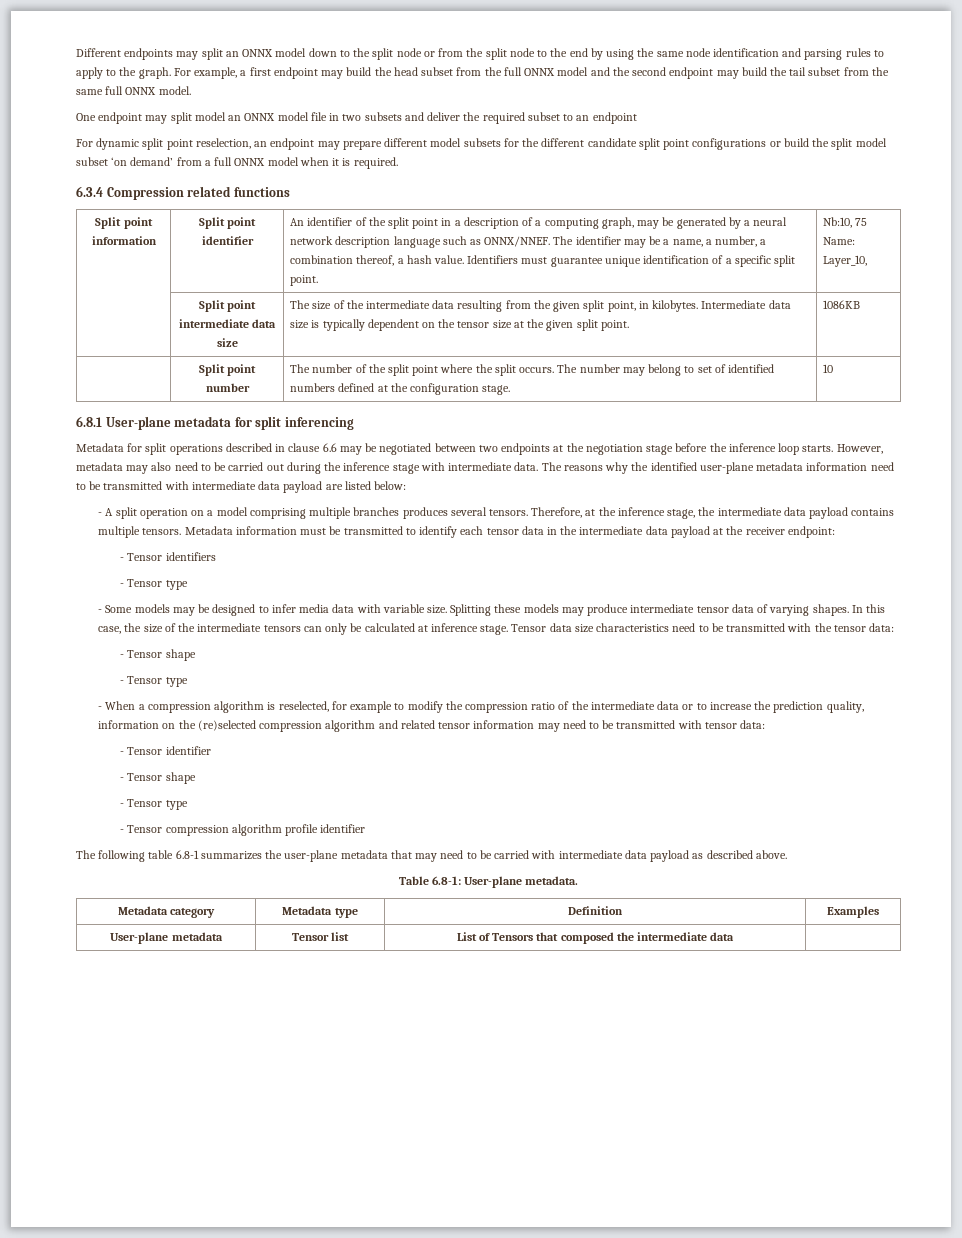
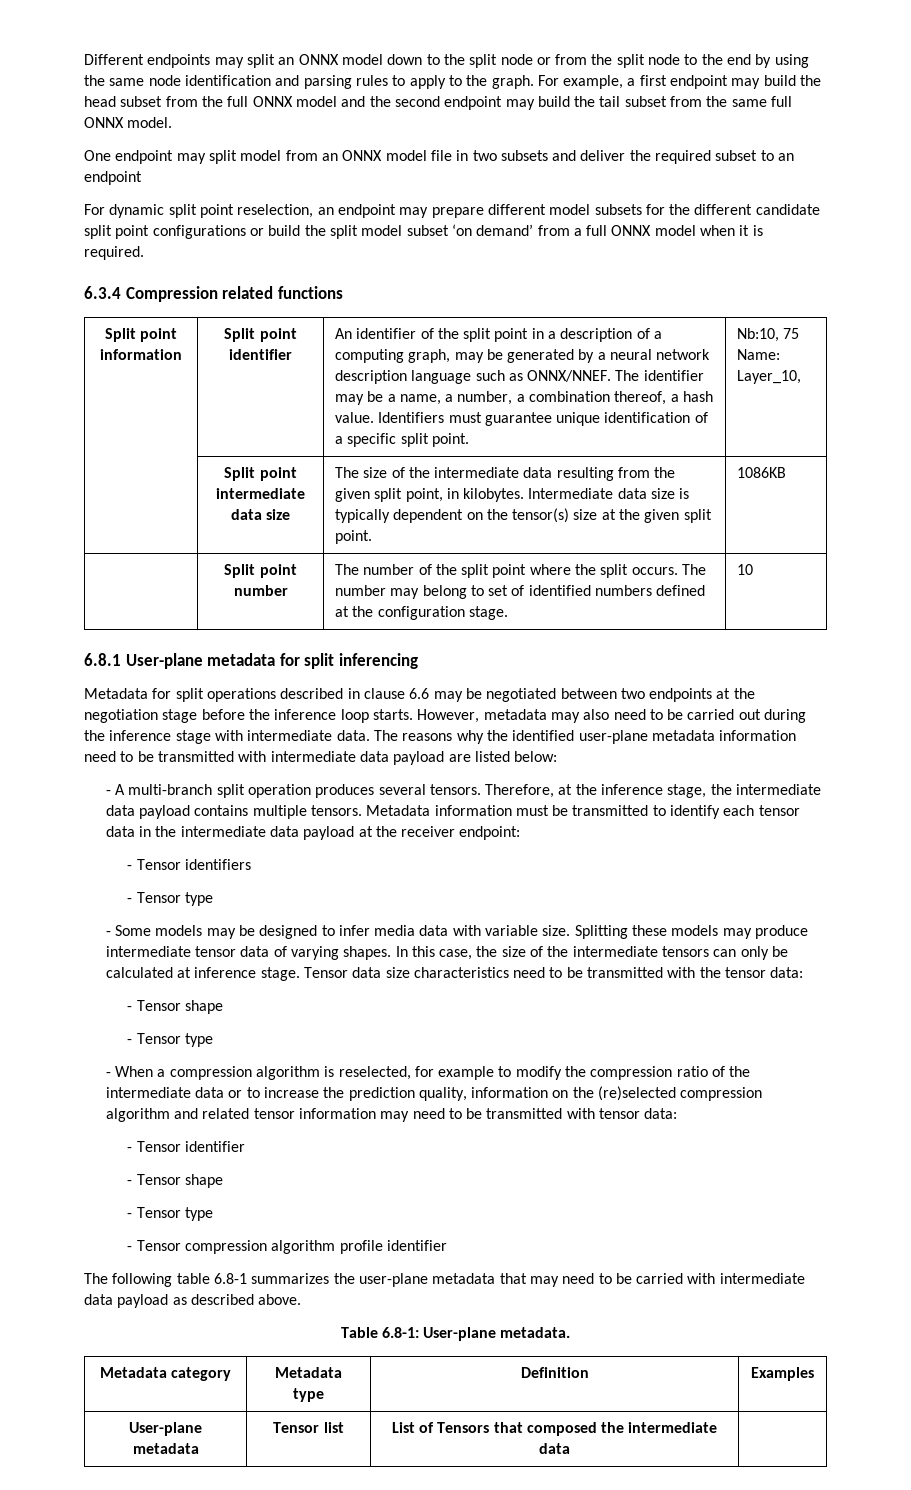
(226, 116) none -> [285,150,318,161] from
[457,321,490,328] tensor -> [512,508,570,523] tensor(s)
(114, 512) none -> [128,784,213,795] multi-branch
[191,507,400,519] on a model comprising multiple branches -> (311, 791) none

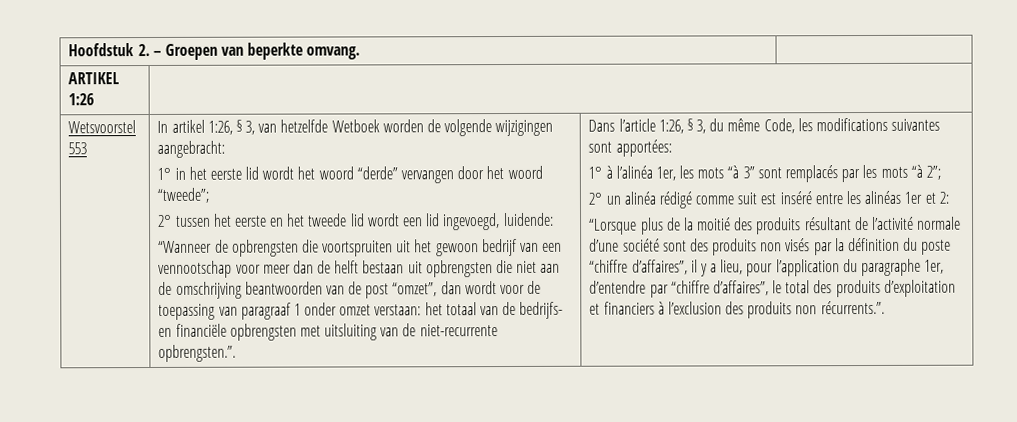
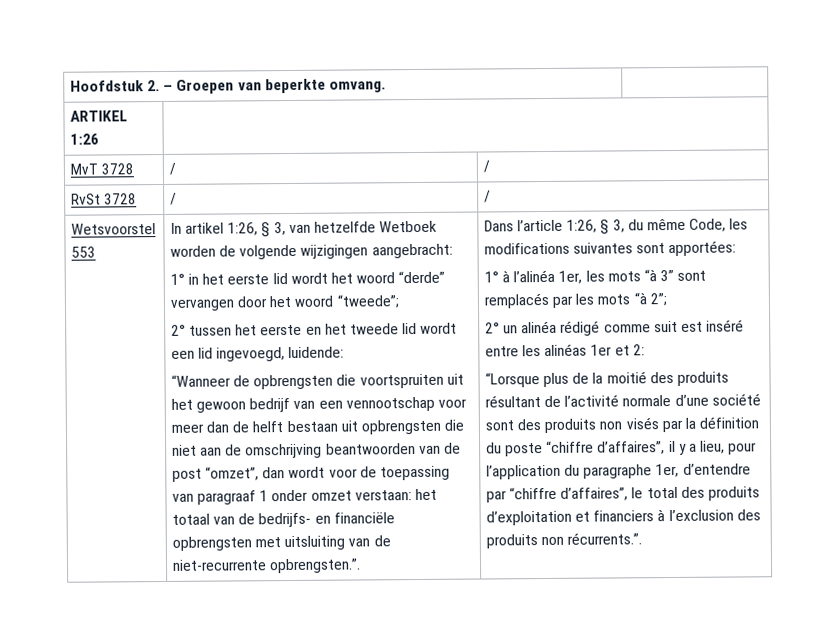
(95, 99) none -> [69,163,134,175] [168,162,176,175] [482,160,490,173] [70,193,137,205] [169,192,177,205] [483,190,491,203] // MvT 3728 | / | / // RvSt 3728 | / | /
────
*Your task*: Output the data above in full. Skip every picture.

*Response area*:
(226, 116) none -> [285,150,318,161] from
[457,321,490,328] tensor -> [512,508,570,523] tensor(s)
(114, 512) none -> [128,784,213,795] multi-branch
[191,507,400,519] on a model comprising multiple branches -> (311, 791) none

(95, 99) none -> [69,163,134,175] [168,162,176,175] [482,160,490,173] [70,193,137,205] [169,192,177,205] [483,190,491,203] // MvT 3728 | / | / // RvSt 3728 | / | /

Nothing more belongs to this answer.